TASKS>
a: Return the portion of the brain injury passage between "ICP may be raised" and "depletion also occur.", inclusive, copied word for word.
b: Answer these questions from the brain injury passage:
(i) Within what time window after injury does secondary brain injury typically occur?
(ii) What further reduces cerebral blood flow in patients who have had significant subarachnoid hemorrhage?
(iii) What preventative measures does the passage give for avoiding primary brain injury?
c: Extend the passage on brain injury by continuing it from its final sentence.

Primary brain injury occurs as a result of the forces and disruptive mechanics of the original incident: this can be avoided only through preventative measures such as the use of bicycle and motorcycle helmets.

Secondary brain injury is due to the complex interaction of factors and typically occurs within 2 to 24 hours of injury. A principal mechanism of secondary injury is cerebral hypoxia due to impaired oxygenation or impaired cerebral blood flow. Cerebral blood flow is dependent on cerebral perfusion pressure (CPP), mean arterial systemic blood pressure (MAP) and intracranial pressure (ICP).


CPP = MAP ICP

ICP may be raised as a result of the mass effect of the haemorrhage or by generalized cerebral oedema. Cerebral vasospasm further reduces cerebral blood flow in patients in whom significant subarachnoid haemorrhage has occurred.

Cellular dysfunction is a result of both primary and secondary mechanisms and involves sodium, calcium, magnesium and potassium shifts across the cell membrane; the development of oxygen free radicals; lipid peroxidation; and glutamate hyperactivity. Excessive release of excitatory neurotransmitters and magnesium depletion also occur.

DATA UNDER STUDY>
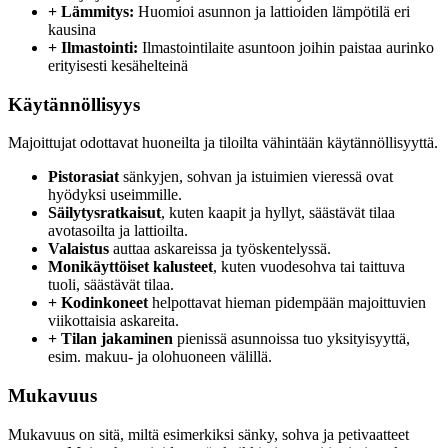
+ Lämmitys:
Huomioi asunnon ja lattioiden lämpötilä eri
kausina
+ Ilmastointi:
Ilmastointilaite asuntoon joihin paistaa aurinko
erityisesti kesähelteinä
Käytännöllisyys
Majoittujat odottavat huoneilta ja tiloilta vähintään käytännöllisyyttä.
Pistorasiat
sänkyjen, sohvan ja istuimien vieressä ovat
hyödyksi useimmille.
Säilytysratkaisut
, kuten kaapit ja hyllyt, säästävät tilaa
avotasoilta ja lattioilta.
Valaistus
auttaa askareissa ja työskentelyssä.
Monikäyttöiset kalusteet
, kuten vuodesohva tai taittuva
tuoli, säästävät tilaa.
+ Kodinkoneet
helpottavat hieman pidempään majoittuvien
viikottaisia askareita.
+ Tilan jakaminen
pienissä asunnoissa tuo yksityisyyttä,
esim. makuu- ja olohuoneen välillä.
Mukavuus
Mukavuus on sitä, miltä esimerkiksi sänky, sohva ja petivaatteet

PER-TASK ANSWERS>
a:
ICP may be raised as a result of the mass effect of the haemorrhage or by generalized cerebral oedema. Cerebral vasospasm further reduces cerebral blood flow in patients in whom significant subarachnoid haemorrhage has occurred.

Cellular dysfunction is a result of both primary and secondary mechanisms and involves sodium, calcium, magnesium and potassium shifts across the cell membrane; the development of oxygen free radicals; lipid peroxidation; and glutamate hyperactivity. Excessive release of excitatory neurotransmitters and magnesium depletion also occur.

b:
(i) Within 2 to 24 hours of injury.
(ii) Cerebral vasospasm.
(iii) The use of bicycle and motorcycle helmets.

c:
Classification of primary injury in neurotrauma

Primary injuries are classified as follows:

  • Skull fracture

  • Concussion

  • Contusion

  • Intracranial haematoma

  • Diffuse axonal injury

  • Penetrating injury

Skull fracture

The significance of skull fracture is not related to the specific bony injury but rather the associated neurotrauma. Fractures in the region of the middle meningeal artery in particular may be associated with acute extradural haemorrhage. Fractures involving the skull base and cribriform plate may be associated with cerebrospinal fluid (CSF) leak and the risk of secondary infection. Depressed skull fractures may compress underlying structures, cause secondary brain injury and require surgical elevation. Injury to underlying structures may result in secondary epilepsy.

Concussion

Concussion is a transient alteration in cerebral function, usually associated with loss of consciousness (LOC) and often followed by a rapid recovery. The proposed mechanism is a disturbance in the function of the reticular activating system. Post-concussive syndromes, including headache and mild cognitive disturbance, are common. Symptoms, particularly headache, are usually short-lived but may persist. ‘Second-impact syndrome’ describes a greater risk of significant re-injury following an initial injury causing a simple concussion. It is likely to be due to diffuse cerebral swelling. In animal models, concussion may be associated with modest short-term increases in ICP and disturbances in cerebral cellular function.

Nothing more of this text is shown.